Con molti dei piloti che sono adesso in MotoGP non ci ho corso contro, quindi non li conosco bene neanche tutti e, non essendo in quel mondiale da abbastanza tempo, non ho visto da vicinissimo il comportamento delle Aprilia in pista. Di sicuro quello è un gran bell’ambiente e un top rider lì ce lo vedo più che bene.

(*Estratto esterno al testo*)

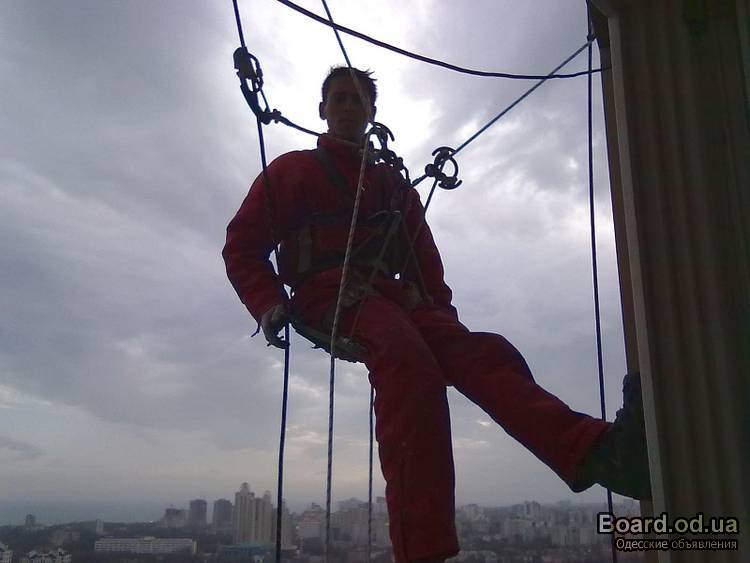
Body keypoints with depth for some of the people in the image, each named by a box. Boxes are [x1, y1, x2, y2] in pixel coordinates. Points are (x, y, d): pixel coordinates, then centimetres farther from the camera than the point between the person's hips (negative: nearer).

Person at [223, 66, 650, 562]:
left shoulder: (396, 186, 31)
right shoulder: (292, 170, 20)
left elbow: (426, 261, 27)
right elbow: (244, 246, 12)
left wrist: (444, 315, 9)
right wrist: (269, 304, -6)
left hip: (394, 298, 5)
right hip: (328, 294, -4)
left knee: (480, 353, -26)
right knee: (407, 357, -37)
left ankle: (598, 451, -50)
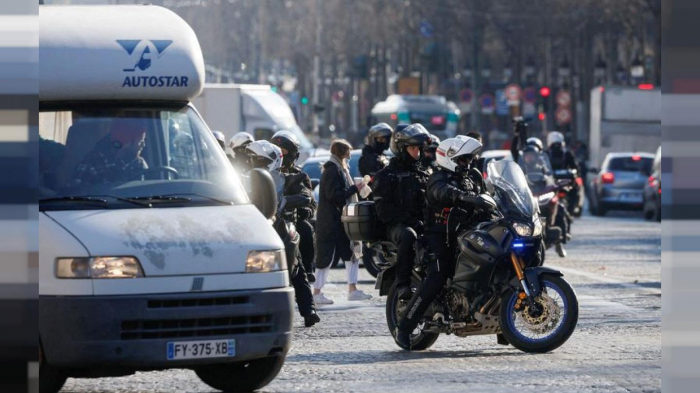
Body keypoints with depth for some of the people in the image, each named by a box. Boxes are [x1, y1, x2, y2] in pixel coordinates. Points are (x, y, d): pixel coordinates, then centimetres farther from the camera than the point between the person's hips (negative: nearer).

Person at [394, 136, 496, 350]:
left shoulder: (468, 182, 22)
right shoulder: (439, 178, -7)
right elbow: (445, 193, -30)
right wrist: (469, 198, -48)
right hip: (439, 237, -8)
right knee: (436, 280, -23)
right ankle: (403, 328, -22)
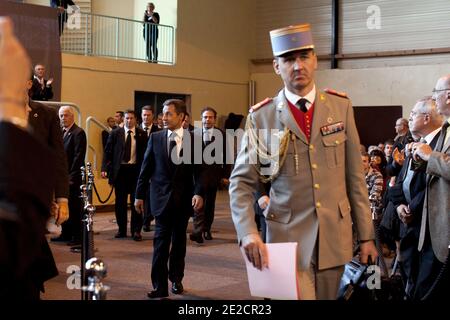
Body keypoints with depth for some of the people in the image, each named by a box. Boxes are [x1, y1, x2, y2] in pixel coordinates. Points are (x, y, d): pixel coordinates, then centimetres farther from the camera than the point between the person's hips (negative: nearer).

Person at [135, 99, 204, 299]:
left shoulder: (193, 139, -1)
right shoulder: (155, 138, 2)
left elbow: (198, 169, -4)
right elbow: (146, 169, 4)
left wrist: (198, 193, -16)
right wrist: (139, 195, 3)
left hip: (184, 198, 1)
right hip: (162, 197, 0)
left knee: (179, 241, 13)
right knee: (161, 242, -4)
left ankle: (176, 280, 29)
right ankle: (160, 286, 0)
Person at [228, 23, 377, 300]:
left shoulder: (341, 106, 4)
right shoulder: (262, 116, -3)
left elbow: (354, 175, 6)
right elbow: (242, 182, -3)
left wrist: (366, 235, 5)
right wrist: (248, 233, -19)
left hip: (335, 236, 3)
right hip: (288, 236, -2)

Poi, come è noto, nel mercato può succedere di tutto, soprattutto adesso che c’è anche questa grande incognita sul futuro di KTM, che potrebbe far rimescolare ulteriormente le carte al di là di contratti in scadenza o meno e al di là della grande domanda se Martin e Aprilia si separeranno prima del tempo o no.
Ma non potrebbe essere che a Martin sia bastato quel mezzo fine settimana in Qatar con la RS-GP per capire che quella non avrebbe mai potuto essere la sua moto?
Sicuramente Martin è un pilota esplosivo, molto istintivo e sarà certamente così anche di carattere, ma non credo proprio che gli sia bastato quel mezzo fine settimana per farsi una idea del genere. Anche perché aveva un braccio in meno e mesi di allenamento persi e non è che lui e l’Aprilia in quel poco tempo che sono potuti stare in pista insieme siano andati piano. Anzi: considerato tutto sono andati forte.
Invece, visto che si parla tanto di Toprak e Bulega in MotoGP, a te che conosci ormai benissimo entrambi i mondiali facciamo la domanda inversa: quale pilota dell’attuale MotoGP potrebbe trovarsi bene davvero in Superbike?
Da un punto di vista sportivo un pilota che va forte in MotoGP va forte di sicuro anche in Superbike. Il manico è manico ovunque e in qualunque categoria, soprattutto un manico che è riuscito a fare risultati in MotoGP. Quindi se è di caratteristiche, stile di guida e tecnica che parliamo ti rispondo che più o meno tutti sono pronti al grande salto e pure con qualche garanzia di poter fare bene. Se invece parliamo di persone, carattere e modi allora ti rispondo Jack Miller. Perché lui è uno che c’entra poco, per il ragazzo che è, con il mondo imbalsamato della MotoGP in cui devi stare attento a tutto quello che dici, a come ti muovi, a come sei vestito e quelle cose lì. Ecco, Jack è uno che nel paddock andrebbe sempre in giro in costume e ciabatte e diciamo che in Superbike questo si può ancora fare. E’ un ambiente in cui si è molto più liberi di esprimersi per come si è.